Work to complete: Where a line of the data below has the string "from", copy that line.

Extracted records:
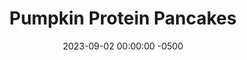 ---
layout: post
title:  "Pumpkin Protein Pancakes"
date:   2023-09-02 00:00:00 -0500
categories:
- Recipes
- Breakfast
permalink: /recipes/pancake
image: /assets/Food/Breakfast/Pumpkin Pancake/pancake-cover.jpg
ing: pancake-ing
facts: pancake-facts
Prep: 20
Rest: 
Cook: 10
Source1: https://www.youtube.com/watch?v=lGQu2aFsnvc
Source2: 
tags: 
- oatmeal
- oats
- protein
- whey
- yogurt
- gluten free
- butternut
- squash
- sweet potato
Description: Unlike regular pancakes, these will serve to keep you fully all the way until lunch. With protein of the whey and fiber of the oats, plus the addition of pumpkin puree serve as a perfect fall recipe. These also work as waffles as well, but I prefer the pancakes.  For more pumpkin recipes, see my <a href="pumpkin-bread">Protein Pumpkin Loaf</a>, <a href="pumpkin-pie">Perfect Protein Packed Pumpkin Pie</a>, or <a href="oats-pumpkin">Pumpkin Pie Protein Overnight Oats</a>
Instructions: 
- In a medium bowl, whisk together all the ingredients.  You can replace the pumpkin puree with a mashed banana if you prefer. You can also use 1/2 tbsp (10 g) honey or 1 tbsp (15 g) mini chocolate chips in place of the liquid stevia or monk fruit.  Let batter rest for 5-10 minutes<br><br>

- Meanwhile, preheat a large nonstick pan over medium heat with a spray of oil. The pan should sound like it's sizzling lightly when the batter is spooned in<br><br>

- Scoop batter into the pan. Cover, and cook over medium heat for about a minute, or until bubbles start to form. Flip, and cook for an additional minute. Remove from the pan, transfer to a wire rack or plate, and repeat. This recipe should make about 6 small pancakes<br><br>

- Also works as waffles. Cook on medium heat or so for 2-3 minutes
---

---

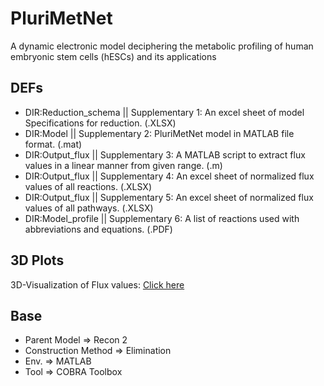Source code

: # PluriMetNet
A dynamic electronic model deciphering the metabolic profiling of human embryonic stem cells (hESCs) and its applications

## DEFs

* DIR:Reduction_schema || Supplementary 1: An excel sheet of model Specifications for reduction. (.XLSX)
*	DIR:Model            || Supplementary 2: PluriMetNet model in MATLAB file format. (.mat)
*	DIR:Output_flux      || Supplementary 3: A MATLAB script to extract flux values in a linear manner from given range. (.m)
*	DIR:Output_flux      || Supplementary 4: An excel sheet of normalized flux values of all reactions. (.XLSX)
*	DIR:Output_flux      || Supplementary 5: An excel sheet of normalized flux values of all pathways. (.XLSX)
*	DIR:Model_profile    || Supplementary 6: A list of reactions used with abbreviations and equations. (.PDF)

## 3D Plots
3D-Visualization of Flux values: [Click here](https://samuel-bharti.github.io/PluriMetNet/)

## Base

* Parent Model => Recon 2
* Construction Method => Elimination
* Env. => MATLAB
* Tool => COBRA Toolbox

Output of the exercise:
- Scoop batter into the pan. Cover, and cook over medium heat for about a minute, or until bubbles start to form. Flip, and cook for an additional minute. Remove from the pan, transfer to a wire rack or plate, and repeat. This recipe should make about 6 small pancakes<br><br>
*	DIR:Output_flux      || Supplementary 3: A MATLAB script to extract flux values in a linear manner from given range. (.m)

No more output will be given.